A Pattern, Not Isolated Losses

Together, the rulings paint a picture of growing judicial concern over how the Trump administration is wielding federal authority.
Judges across jurisdictions used unusually direct language, invoking terms such as retaliation, unconstitutional, and authoritarian — phrasing more often seen in dissents or academic critiques than in trial court orders.
The timing is also notable. The rulings come as Trump faces internal Republican tensions, declining approval numbers, and public disputes with both Democrats and members of his own party. Recent GOP infighting over the release of Jeffrey Epstein-related files and the resignation of longtime Trump ally Marjorie Taylor Greene have added to the sense of instability.
The Courts as the Final Check?

The Trump administration has not yet issued detailed responses to the rulings, though appeals are widely expected.
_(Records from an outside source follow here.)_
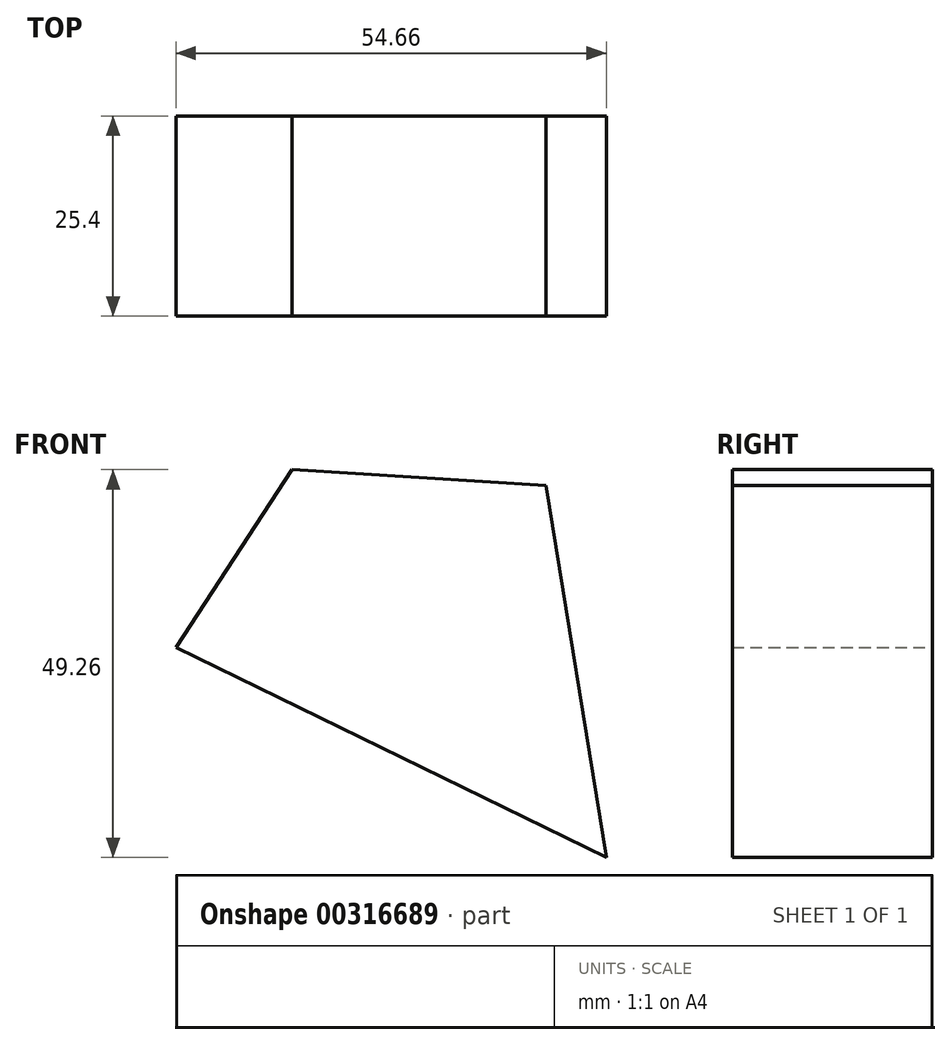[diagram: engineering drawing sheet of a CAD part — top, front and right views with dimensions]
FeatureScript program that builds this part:
annotation { "Feature Type Name" : "Feature", "Feature Type Description" : "" }
export const myFeature = defineFeature(function(context is Context, id is Id, definition is map)
    precondition{}
    {
        {
            var Q0;
            Q0=qCreatedBy(makeId("Front.planeOp"),FACE);
            var sketch = newSketch(context, id + "F0", { "sketchPlane" : qUnion([Q0])});
            skLineSegment(sketch, "E0", {"start": v(-54.66, 26.67) * mm, "end": v(-39.9, 49.26) * mm});
            skLineSegment(sketch, "E1", {"start": v(-39.9, 49.26) * mm, "end": v(-7.64, 47.26) * mm});
            skLineSegment(sketch, "E2", {"start": v(-7.64, 47.26) * mm, "end": v(0, 0) * mm});
            skLineSegment(sketch, "E3", {"start": v(0, 0) * mm, "end": v(-54.66, 26.67) * mm});
            skSolve(sketch);
        }
        {
            var Q0;
            Q0=makeQuery(id+"F0.imprint","IMPRINT",FACE,{"disambiguationData":[TD([[makeQuery(id+"F0.imprint","IMPRINT",EDGE,{"derivedFrom":sQuery(id+"F0.wireOp",EDGE,"E0")}),-1.0]])]});
            extrude(context, id + "F1", {"entities" : qUnion([Q0]), "depth" : 25.4 * mm});
        }
    });
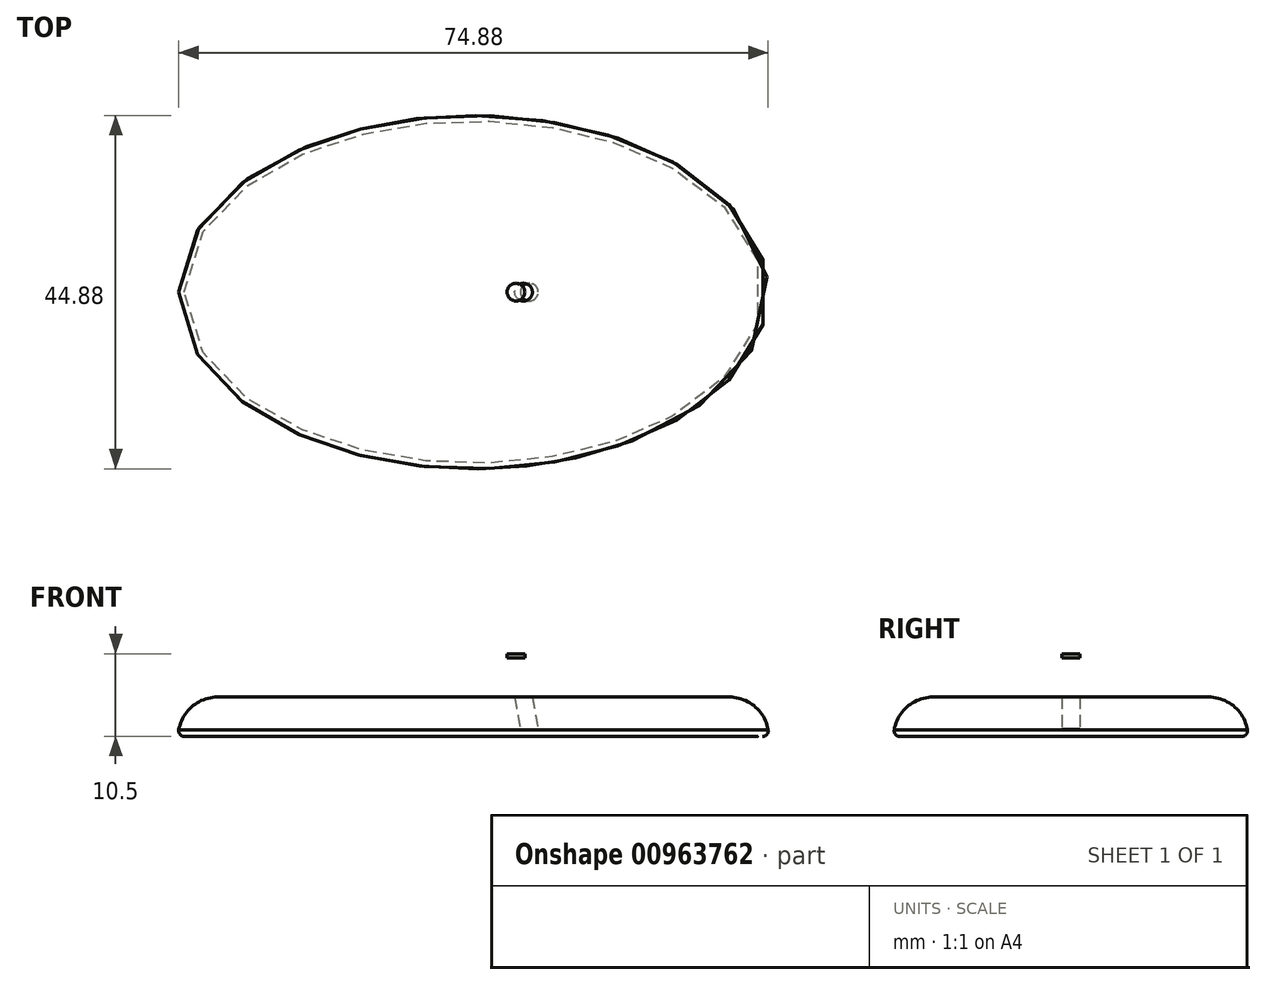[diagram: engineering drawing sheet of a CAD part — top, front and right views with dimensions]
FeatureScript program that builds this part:
annotation { "Feature Type Name" : "Feature", "Feature Type Description" : "" }
export const myFeature = defineFeature(function(context is Context, id is Id, definition is map)
    precondition{}
    {
        {
            var Q0;
            Q0=qCreatedBy(makeId("Top.planeOp"),FACE);
            var sketch = newSketch(context, id + "F0", { "sketchPlane" : qUnion([Q0])});
            skEllipse(sketch, "E0", {"center": v(0, 0) * mm, "majorRadius": 37.5 * mm, "minorRadius": 22.5 * mm, "majorAxis": v(-1, 0)});
            skSolve(sketch);
        }
        {
            var Q0;
            Q0 = qSketchRegion(id + "F0", true);
            extrude(context, id + "F1", {"entities" : qUnion([Q0]), "depth" : 5 * mm, "offsetDistance" : 25 * mm});
        }
        {
            var Q0;
            Q0=makeQuery(id+"F1.opExtrude","CAP_FACE",FACE,{"disambiguationData":[OSD([sQuery(id+"F0.wireOp",EDGE,"E0")])],"isStart":false});
            cPlane(context, id + "F2", {"entities" : qUnion([Q0]), "cplaneType" : CPlaneType.OFFSET, "offset" : 5 * mm, "width" : 150 * mm, "height" : 150 * mm});
        }
        {
            var Q0;
            Q0=qCreatedBy(id+"F2.planeOp",FACE);
            var sketch = newSketch(context, id + "F3", { "sketchPlane" : qUnion([Q0])});
            skCircle(sketch, "E1", {"center": v(5.4, 0) * mm, "radius": 1.13 * mm});
            skSolve(sketch);
        }
        {
            var Q0;
            Q0=qCreatedBy(makeId("Front.planeOp"),FACE);
            var sketch = newSketch(context, id + "F4", { "sketchPlane" : qUnion([Q0])});
            skLineSegment(sketch, "E2", {"start": v(7.68, 11.11) * mm, "end": v(9.48, 0.9) * mm});
            skSolve(sketch);
        }
        {
            var Q0;
            Q0=makeQuery(id+"F3.imprint","IMPRINT",FACE,{"disambiguationData":[TD([[makeQuery(id+"F3.imprint","IMPRINT",EDGE,{"derivedFrom":sQuery(id+"F3.wireOp",EDGE,"E1")}),1.0]])]});
            extrude(context, id + "F5", {"entities" : qUnion([Q0]), "depth" : .5 * mm, "offsetDistance" : 25 * mm});
        }
        {
            var Q0;
            Q0=makeQuery(id+"F5.opExtrude","CAP_FACE",FACE,{"disambiguationData":[OSD([sQuery(id+"F3.wireOp",EDGE,"E1")])],"isStart":false});
            var Q1;
            Q1=sQuery(id+"F4.wireOp",EDGE,"E2");
            sweep(context, id + "F6", {"profiles" : qUnion([Q0]), "path" : qUnion([Q1])});
        }
        {
            var Q0;
            Q0=makeQuery(id+"F6.opSweep","SWEPT_BODY",BODY,{"disambiguationData":[OSD([sQuery(id+"F3.wireOp",EDGE,"E1"),sQuery(id+"F4.wireOp",EDGE,"E2")])]});
            var Q1;
            Q1=makeQuery(id+"F1.opExtrude","SWEPT_BODY",BODY,{"disambiguationData":[OSD([sQuery(id+"F0.wireOp",EDGE,"E0")])]});
            booleanBodies(context, id + "F7", {"operationType" : BooleanOperationType.SUBTRACTION, "tools" : qUnion([Q0]), "targets" : qUnion([Q1])});
        }
        {
            var Q0;
            Q0=makeQuery(id+"F1.opExtrude","CAP_EDGE",EDGE,{"disambiguationData":[OSD([sQuery(id+"F0.wireOp",EDGE,"E0")])],"isStart":false});
            fillet(context, id + "F8", {"entities" : qUnion([Q0]), "radius" : 5 * mm, "tangentPropagation" : true, "allowEdgeOverflow" : false});
        }
        {
            var Q0;
            {var subQ0=sQuery(id+"F0.wireOp",EDGE,"E0");Q0=makeQuery(id+"F8.opFillet","BLEND_EDGE",EDGE,{"blendedFrom":[makeQuery(id+"F1.opExtrude","CAP_EDGE",EDGE,{"disambiguationData":[OSD([subQ0])],"isStart":false}),makeQuery(id+"F1.opExtrude","CAP_FACE",FACE,{"disambiguationData":[OSD([subQ0])],"isStart":true})],"blendedInto":[makeQuery(id+"F1.opExtrude","CAP_FACE",FACE,{"disambiguationData":[OSD([subQ0])],"isStart":true})]});}
            fillet(context, id + "F9", {"entities" : qUnion([Q0]), "radius" : 0.7 * mm, "tangentPropagation" : true, "allowEdgeOverflow" : false});
        }
    });
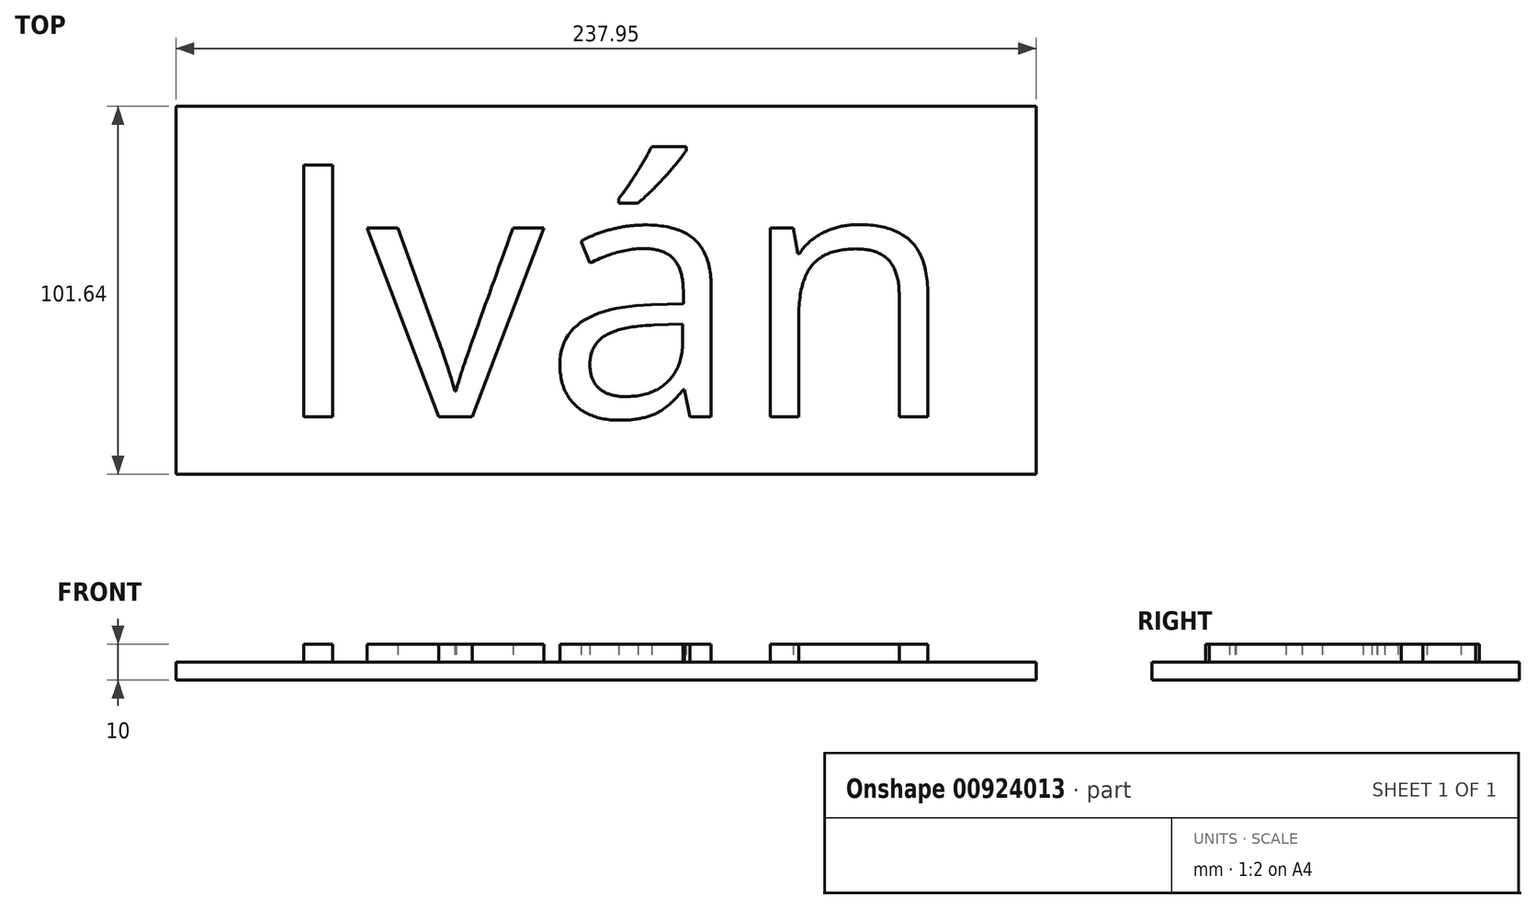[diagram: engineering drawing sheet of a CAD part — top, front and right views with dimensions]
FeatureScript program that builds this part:
annotation { "Feature Type Name" : "Feature", "Feature Type Description" : "" }
export const myFeature = defineFeature(function(context is Context, id is Id, definition is map)
    precondition{}
    {
        {
            var Q0;
            Q0=qCreatedBy(makeId("Top.planeOp"),FACE);
            var sketch = newSketch(context, id + "F0", { "sketchPlane" : qUnion([Q0])});
            skLineSegment(sketch, "E0.bottom", {"start": v(-116.44, 50.78) * mm, "end": v(121.51, 50.78) * mm});
            skLineSegment(sketch, "E0.top", {"start": v(-116.44, -50.86) * mm, "end": v(121.51, -50.86) * mm});
            skLineSegment(sketch, "E0.left", {"start": v(-116.44, 50.78) * mm, "end": v(-116.44, -50.86) * mm});
            skLineSegment(sketch, "E0.right", {"start": v(121.51, 50.78) * mm, "end": v(121.51, -50.86) * mm});
            skSolve(sketch);
        }
        {
            var Q0;
            Q0=makeQuery(id+"F0.imprint","IMPRINT",FACE,{"disambiguationData":[TD([[makeQuery(id+"F0.imprint","IMPRINT",EDGE,{"derivedFrom":sQuery(id+"F0.wireOp",EDGE,"E0.bottom")}),-1.0]])]});
            extrude(context, id + "F1", {"entities" : qUnion([Q0]), "depth" : 5 * mm, "offsetDistance" : 25.4 * mm});
        }
        {
            var Q0;
            Q0=makeQuery(id+"F1.opExtrude","CAP_FACE",FACE,{"disambiguationData":[OSD([sQuery(id+"F0.wireOp",EDGE,"E0.bottom"),sQuery(id+"F0.wireOp",EDGE,"E0.top"),sQuery(id+"F0.wireOp",EDGE,"E0.left"),sQuery(id+"F0.wireOp",EDGE,"E0.right")])],"isStart":false});
            shell(context, id + "F2", {"entities" : qUnion([Q0]), "thickness" : 5 * mm});
        }
        {
            var Q0;
            Q0=makeQuery(id+"F1.opExtrude","CAP_FACE",FACE,{"disambiguationData":[OSD([sQuery(id+"F0.wireOp",EDGE,"E0.bottom"),sQuery(id+"F0.wireOp",EDGE,"E0.top"),sQuery(id+"F0.wireOp",EDGE,"E0.left"),sQuery(id+"F0.wireOp",EDGE,"E0.right")])],"isStart":false});
            var sketch = newSketch(context, id + "F3", { "sketchPlane" : qUnion([Q0])});
            skText(sketch, "E1", { "text": "Iván", "fontName": "OpenSans-Regular.ttf"});
            const initialGuessF3  = {"E1": [-0.0907, -0.03502, 1, 0, 0.07019]};
            skSetInitialGuess(sketch, initialGuessF3);
            skSolve(sketch);
        }
        {
            var Q0;
            Q0 = qSketchRegion(id + "F3", true);
            extrude(context, id + "F4", {"entities" : qUnion([Q0]), "operationType" : NewBodyOperationType.ADD, "depth" : 5 * mm, "offsetDistance" : 25.4 * mm});
        }
    });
Historically, Trump has attacked judges who rule against him, casting them as partisan or illegitimate — a pattern legal analysts expect to continue.
What makes this moment different, experts say, is the clarity and consistency of the judicial pushback.
“These judges aren’t hedging,” said a former federal prosecutor. “They’re saying, in writing, that the administration crossed constitutional lines.”
As Trump continues to test the boundaries of executive power — through funding decisions, immigration enforcement, and political targeting — the federal judiciary may be emerging as the most effective institutional counterweight.
Whether that offers reassurance or raises deeper concerns about democratic stability depends, analysts note, on how often courts are forced to intervene — and whether their rulings are ultimately respected.